## DOCUMENT SECTION
-------------------------

Gazette, July 10, 1942 11;'7

On Sunday, July 12, Mrs. Lovina BOOTH, Tampico's oldest woman resident, will observe her 92nd birthday anniversary. Mrs. BOOTH enjoys good health and is up and around each day working in her home and garden. She lives along during the summer months and spends the winter months in the homes of relatives and friends.  During the winter of 1934 and 1935, she visited relatives in Minneapolis, Minn. She spent the winter of 1939 and 1940 with cousins in Kaetinga, Neb. While there Mrs. BOOTH attended a number of club meetings and favored with piano and vocal selections. She is still greatly interested in vocal and instrumental music.

Mrs. BOOTH, nee Lovina BOWDISH (sic - error: her maiden name is Briggs - Bowdish was her mother's maiden name)was born July 12, 1850, at Charleston, Four Corners, Montgomery county, N. Y. near Albany. She was the daughter of William BRIGGS and Mary Magdalene BOWDISH. She lived at Charleston, Four Corners, until she was 17, when she came west with her parents. They made their home on a farm near Morrison, on the Sterling road.

Teacher's Certificate at 14

At the age of 14 she received her first teacher's certificate, but she continued her schooling for two years and then began teaching. She taught school five months of the year, including every other Saturday, boarding for a week at the different homes. She received only $5 (type is blurred - not sure of amount) a month salary. After moving to Morrison she attended the high school before continuing her teaching career.  She taught eight years before her marriage.

-------------------------

## AVAILABLE DATA

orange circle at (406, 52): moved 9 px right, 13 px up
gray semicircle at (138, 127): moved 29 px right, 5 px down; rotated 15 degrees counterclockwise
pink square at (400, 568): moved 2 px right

-------------------------

Rewrite the newspaper article about Lovina Booth starting at "On Sunday, July" and ending at "and instrumental music.", putting "yard" in place of "garden".

## RESPONSE
On Sunday, July 12, Mrs. Lovina BOOTH, Tampico's oldest woman resident, will observe her 92nd birthday anniversary. Mrs. BOOTH enjoys good health and is up and around each day working in her home and yard. She lives along during the summer months and spends the winter months in the homes of relatives and friends.  During the winter of 1934 and 1935, she visited relatives in Minneapolis, Minn. She spent the winter of 1939 and 1940 with cousins in Kaetinga, Neb. While there Mrs. BOOTH attended a number of club meetings and favored with piano and vocal selections. She is still greatly interested in vocal and instrumental music.